Paycards have a rough rep in the mainstream press and are getting renewed regulatory scrutiny. Here’s why the bumps in the road are just temporary and firms streamlining payments — and the employees they pay — get real value from the cards, according to rapid! PayCard SVP of Corporate Payments Chris Ruppel.
The paycard has had a tough go of it lately, as measured by back and forth in the financial trade press and by the increased glare of regulators looking at where, when and how the cards can be used. The movement to bring unbanked and underbanked workers away from the limitations of cash and into electronic transactions is one that has been given lots of ink, virtual and otherwise.
In one recent announcement that shed some additional light on electronic payroll and financial inclusion, Avionté Staffing Software said it has a new tech partnership in place with rapid! PayCard, tied to Avionté version 16.1. That partnership serves the staffing software firm’s 400 staffing clients, with emphasis on electronic payments.
Chris Ruppel, who serves as rapid! PayCard’s senior vice president, told PYMNTS that the overall trend for paycards has been a positive one, with momentum seen since 2009 and initial periods of education necessary for business owners. The effect has been one where larger employers have adopted the cards most readily (as they have higher costs of actually processing payroll and logistical challenges of doing that on a consistent basis), with usage seen relatively lighter in the smaller-sized firms with unbanked employees.
So, too, explained Ruppel, has it been necessary to educate the consumers who eventually would come to rely on that payment methodology. Ruppel said that there are some assertions by critics that the cards have hidden costs or fees tied to them that, in fact, make them more expensive to pursue than paper checks. For the unbanked, noted the executive, check cashing and other services take significant fees versus cards, which, unlike some bank accounts, “require no minimum balance.” For employers, there is the risk of noncompliance with some state laws (depending on the state), and as a result, “we have to help with education,” especially as state-level and federal-level forces come to bear on the industry.

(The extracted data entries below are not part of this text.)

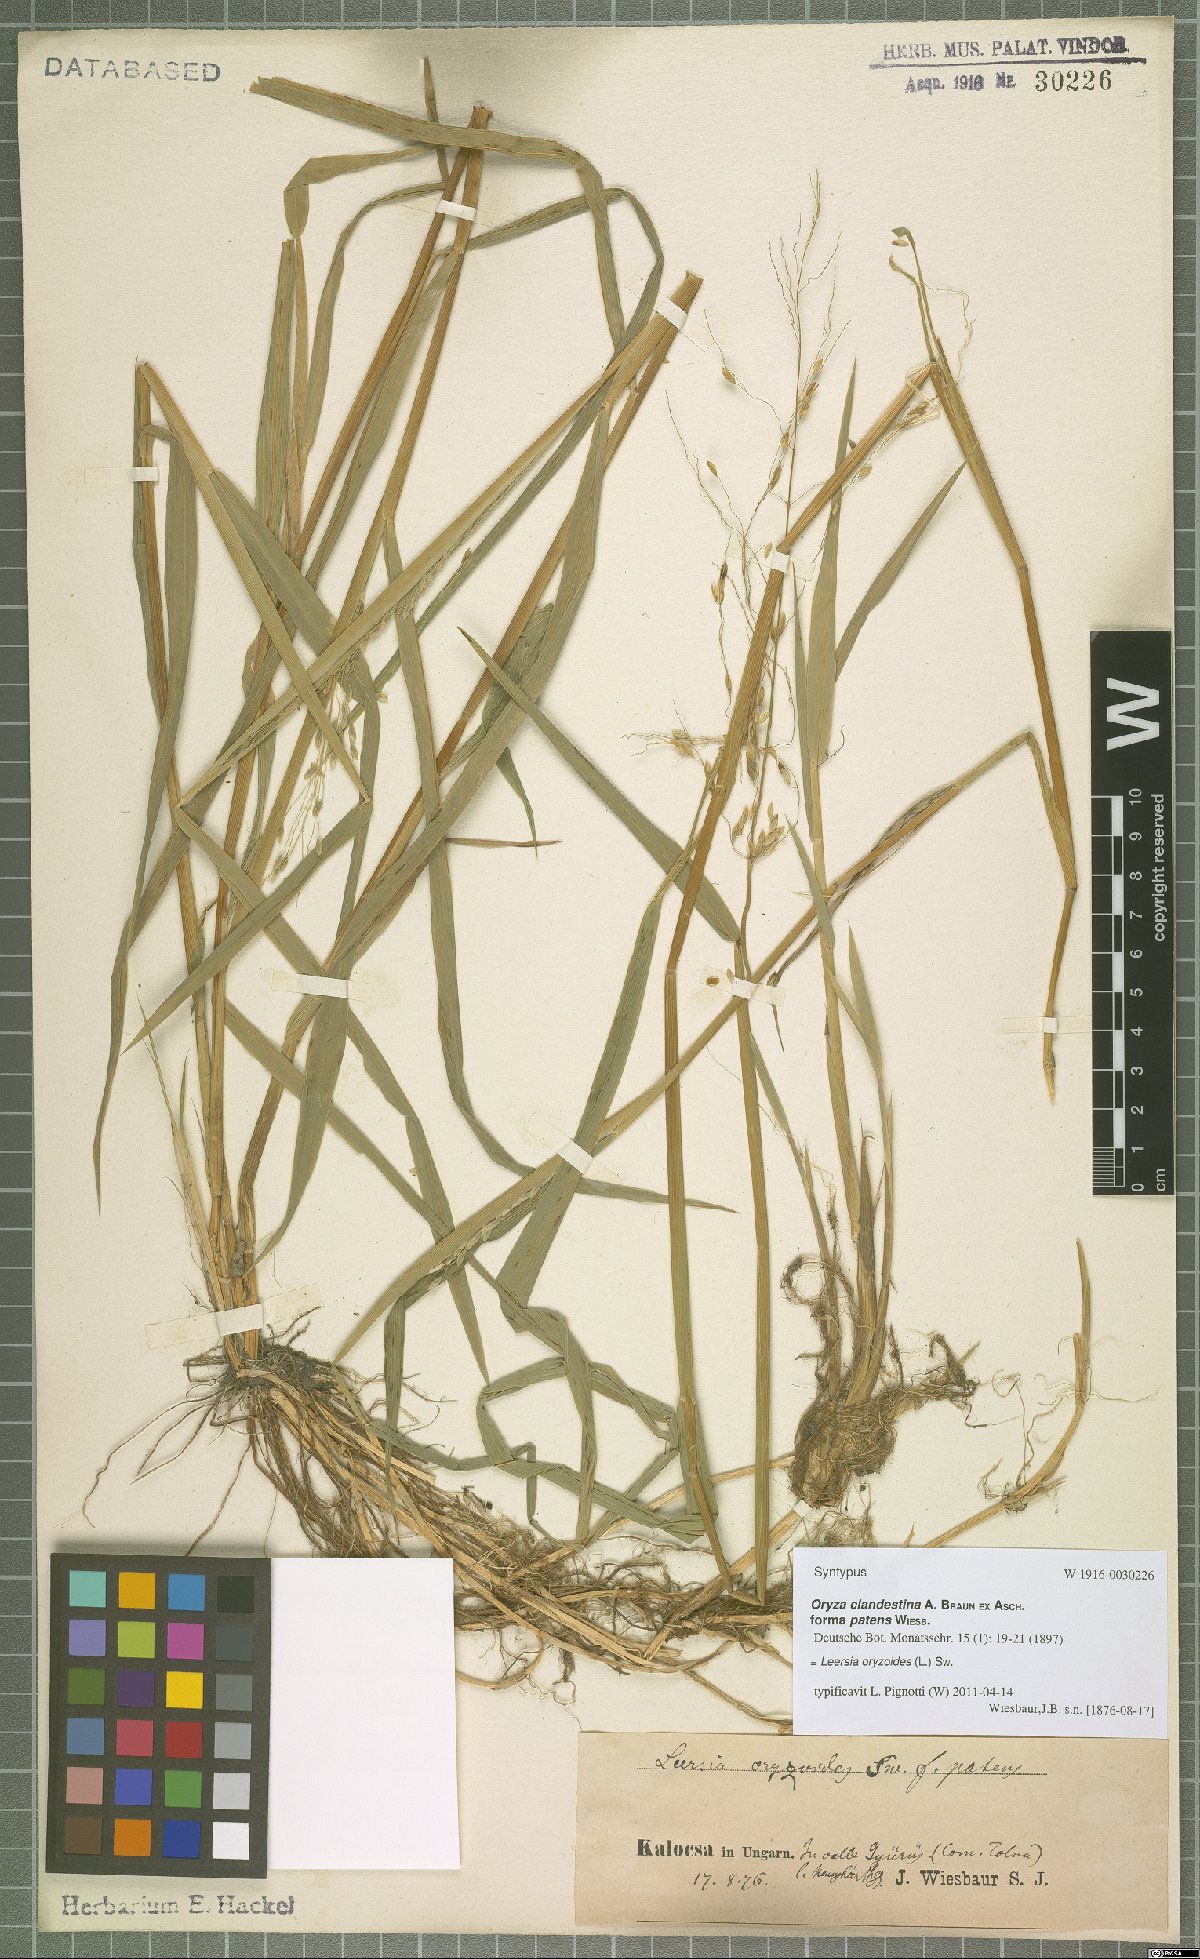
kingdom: Plantae
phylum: Tracheophyta
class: Liliopsida
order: Poales
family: Poaceae
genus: Leersia
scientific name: Leersia oryzoides
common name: Cut-grass
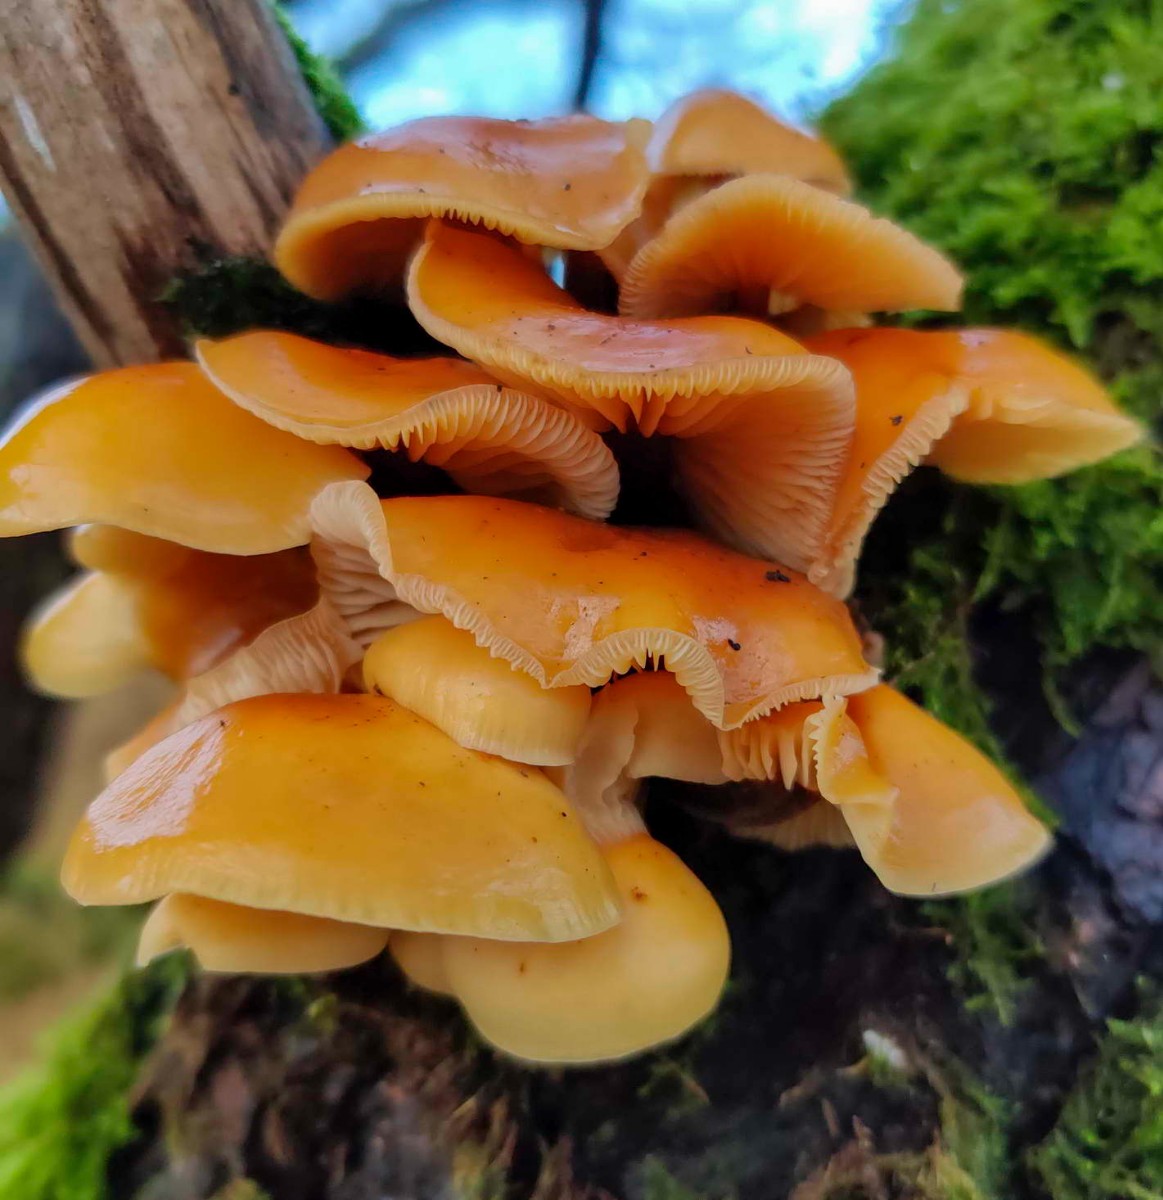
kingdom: Fungi
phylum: Basidiomycota
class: Agaricomycetes
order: Agaricales
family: Physalacriaceae
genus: Flammulina
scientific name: Flammulina elastica
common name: pile-fløjlsfod
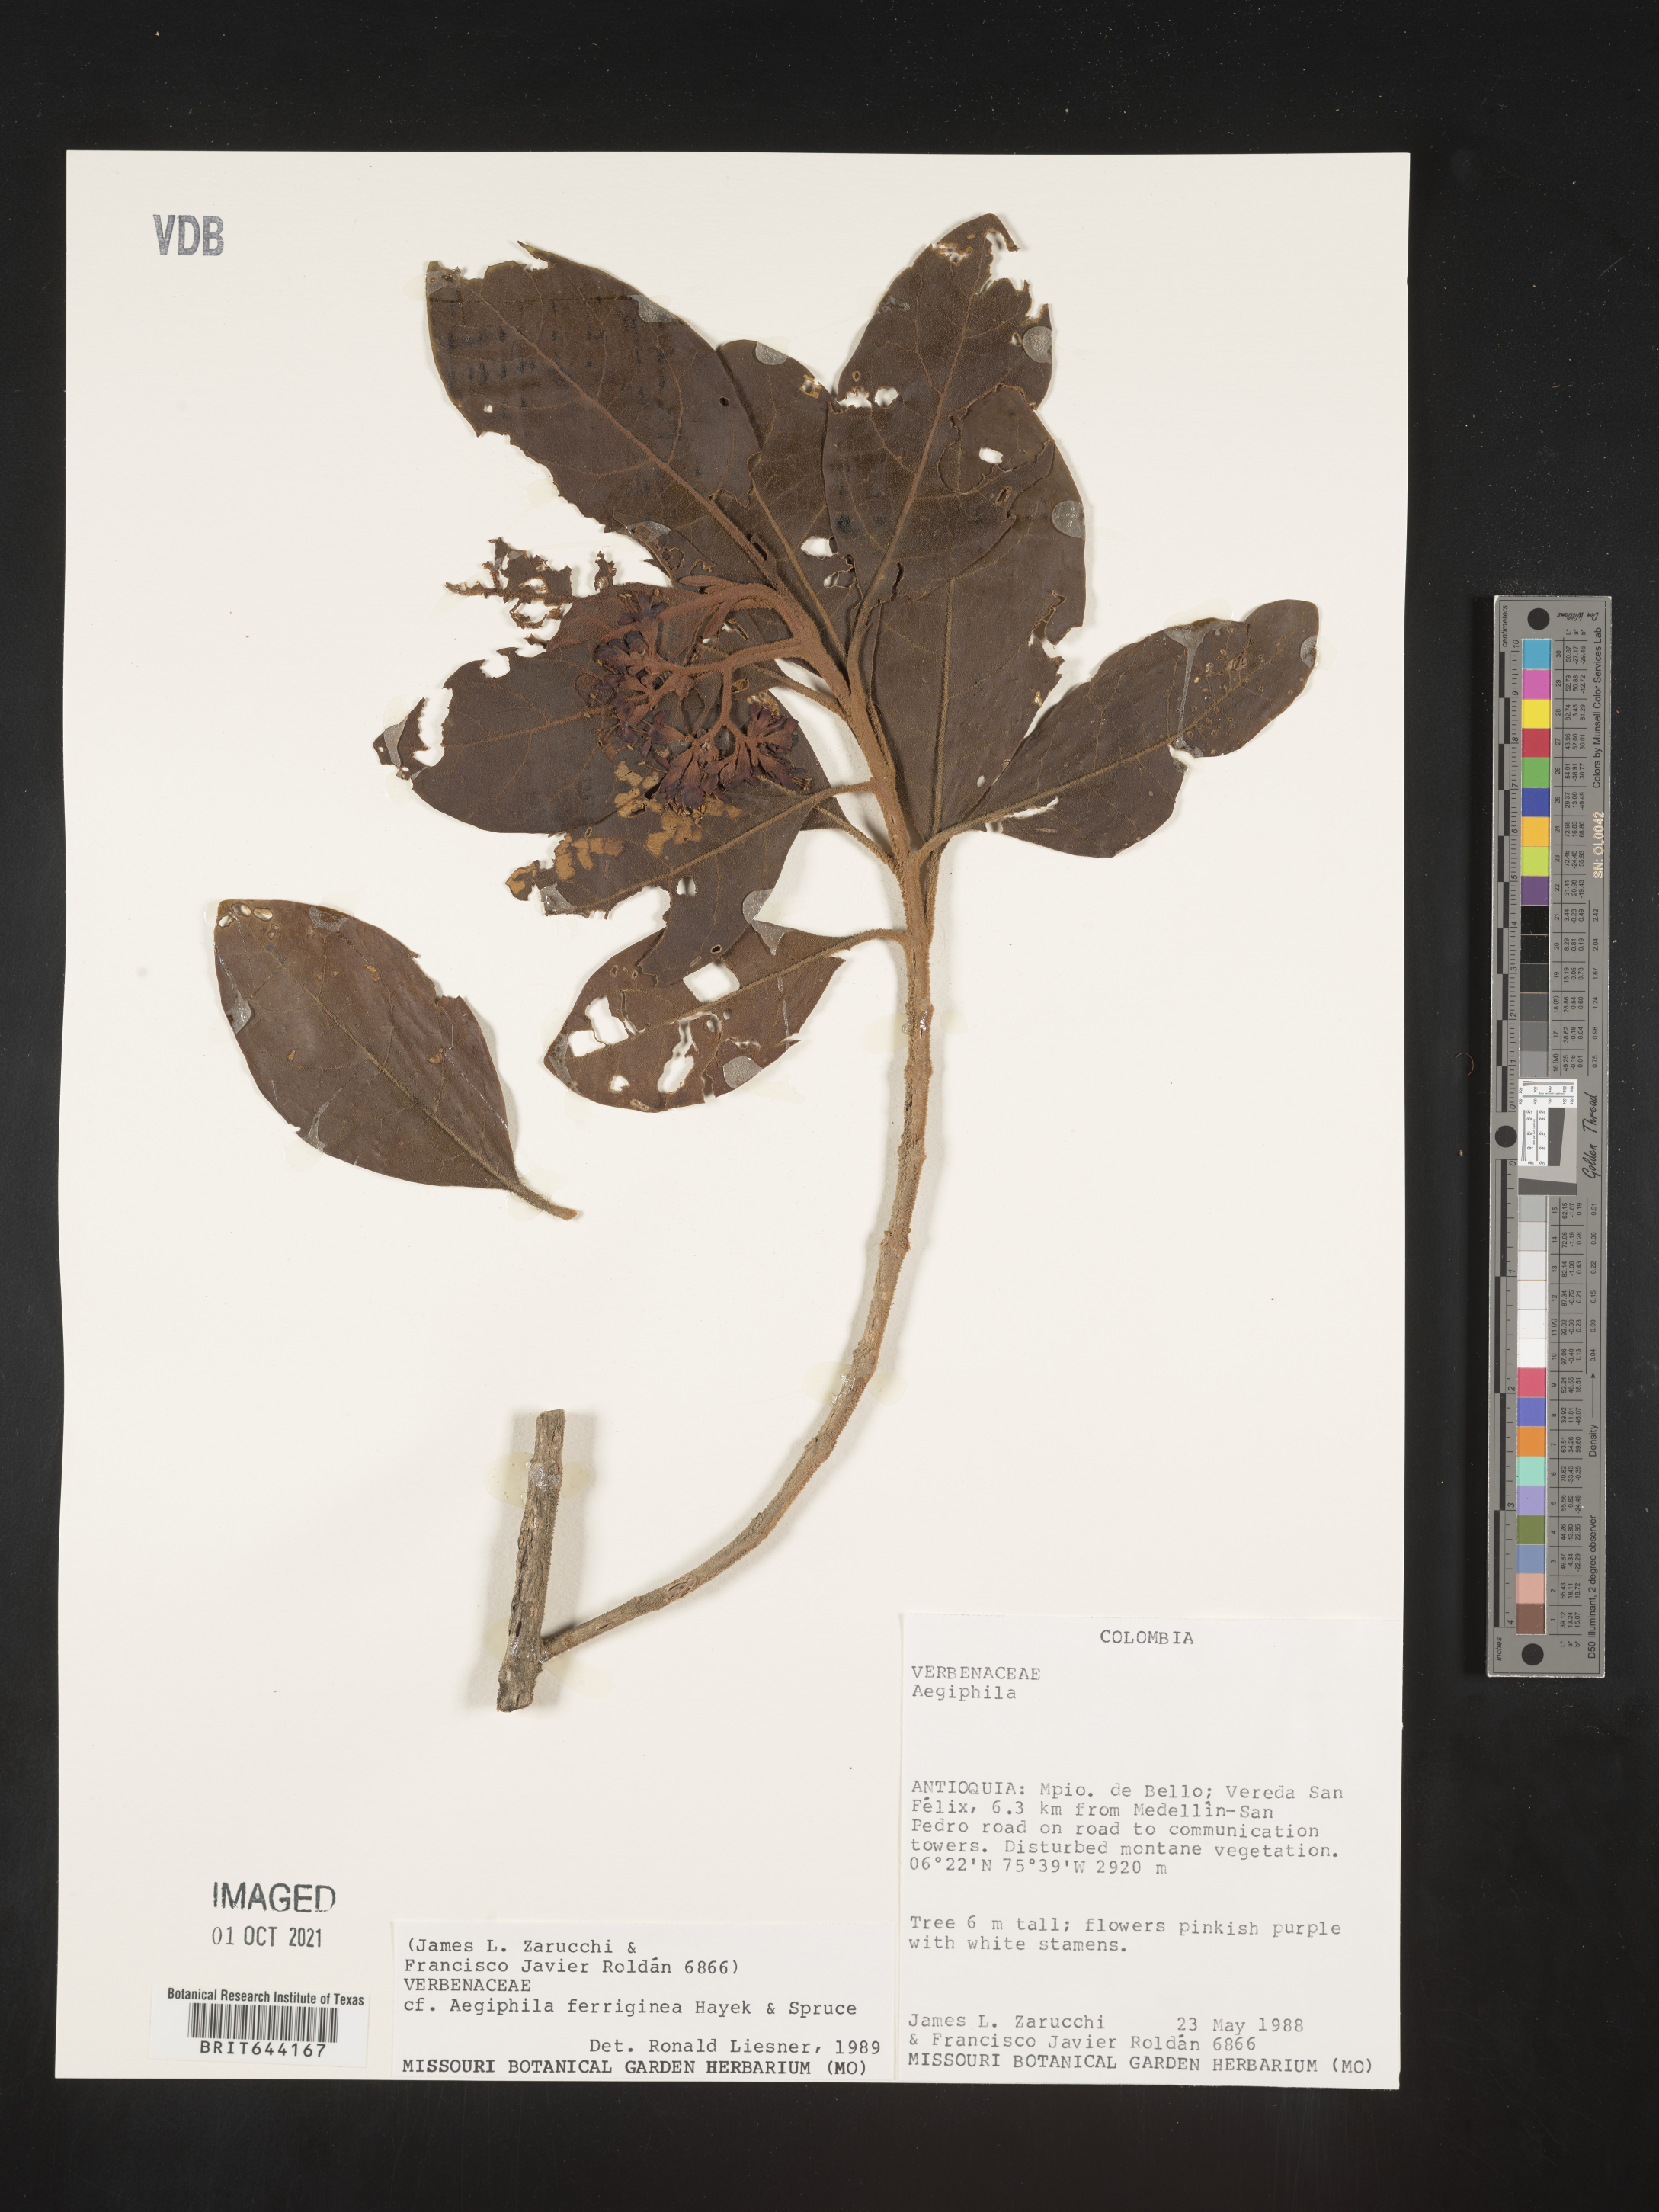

Mobile functionality is an important part of daily financial management, and apps are finding increasing adoption. Rapid! PayCard has enabled users to log in and activate cards through devices and check balances, among other functions. One trend that comes in tandem with that technological advance — managing financial activity through mobile channels — is the use of prepaid cards by millennials, who are more tech-savvy and also tend to have a relatively higher-income profile than other groups. That demographic has, according to third-party research by Visa, been prone to feel that traditional banking relationships and accounts are too costly in terms of fees and time.